Goal of the exercise:
Your output should be one number, which is how many lines in the material contain "users".

Recorded data:

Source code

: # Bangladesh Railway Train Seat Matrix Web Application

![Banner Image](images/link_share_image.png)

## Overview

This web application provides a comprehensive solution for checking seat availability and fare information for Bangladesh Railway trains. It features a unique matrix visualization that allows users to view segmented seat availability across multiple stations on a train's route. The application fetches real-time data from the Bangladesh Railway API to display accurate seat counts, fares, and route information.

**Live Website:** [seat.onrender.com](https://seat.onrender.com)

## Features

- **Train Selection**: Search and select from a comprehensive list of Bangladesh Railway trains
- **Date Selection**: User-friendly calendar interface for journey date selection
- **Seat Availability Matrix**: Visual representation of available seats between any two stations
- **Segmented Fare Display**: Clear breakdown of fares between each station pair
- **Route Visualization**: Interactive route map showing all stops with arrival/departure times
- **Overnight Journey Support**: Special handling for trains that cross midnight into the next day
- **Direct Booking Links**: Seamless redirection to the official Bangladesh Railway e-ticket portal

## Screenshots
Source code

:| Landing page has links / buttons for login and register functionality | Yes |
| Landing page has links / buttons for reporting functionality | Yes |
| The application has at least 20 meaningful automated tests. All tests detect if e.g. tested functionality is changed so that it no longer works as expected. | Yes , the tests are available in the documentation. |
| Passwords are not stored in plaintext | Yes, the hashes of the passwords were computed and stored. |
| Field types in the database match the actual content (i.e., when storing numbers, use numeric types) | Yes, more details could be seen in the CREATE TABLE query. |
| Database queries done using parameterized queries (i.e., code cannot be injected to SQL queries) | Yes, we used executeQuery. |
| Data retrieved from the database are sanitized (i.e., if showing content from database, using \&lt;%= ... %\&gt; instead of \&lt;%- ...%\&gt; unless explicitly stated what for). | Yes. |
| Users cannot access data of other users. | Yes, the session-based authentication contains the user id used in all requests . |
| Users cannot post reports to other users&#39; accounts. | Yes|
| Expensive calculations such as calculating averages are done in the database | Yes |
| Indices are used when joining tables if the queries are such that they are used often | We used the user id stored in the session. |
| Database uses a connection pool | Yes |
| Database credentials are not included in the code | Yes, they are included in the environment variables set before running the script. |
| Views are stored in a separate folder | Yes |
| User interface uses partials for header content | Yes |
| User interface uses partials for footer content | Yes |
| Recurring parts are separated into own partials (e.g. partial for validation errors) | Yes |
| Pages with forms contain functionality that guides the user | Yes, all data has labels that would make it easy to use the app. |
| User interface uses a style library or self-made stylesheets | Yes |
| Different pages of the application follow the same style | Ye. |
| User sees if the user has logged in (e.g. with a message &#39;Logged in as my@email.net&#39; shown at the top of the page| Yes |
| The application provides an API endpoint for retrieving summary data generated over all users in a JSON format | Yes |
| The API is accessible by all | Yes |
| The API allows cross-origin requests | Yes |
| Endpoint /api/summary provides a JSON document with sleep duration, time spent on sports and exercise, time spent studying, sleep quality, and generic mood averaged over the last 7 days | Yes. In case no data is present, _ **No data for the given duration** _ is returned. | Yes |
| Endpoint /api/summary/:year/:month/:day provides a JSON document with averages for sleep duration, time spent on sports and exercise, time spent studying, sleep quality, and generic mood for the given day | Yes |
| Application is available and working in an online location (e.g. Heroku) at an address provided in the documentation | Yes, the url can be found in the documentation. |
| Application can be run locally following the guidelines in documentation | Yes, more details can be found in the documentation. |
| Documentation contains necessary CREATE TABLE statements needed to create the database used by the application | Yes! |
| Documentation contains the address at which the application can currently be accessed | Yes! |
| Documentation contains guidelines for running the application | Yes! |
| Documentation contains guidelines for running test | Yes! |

Task output:
4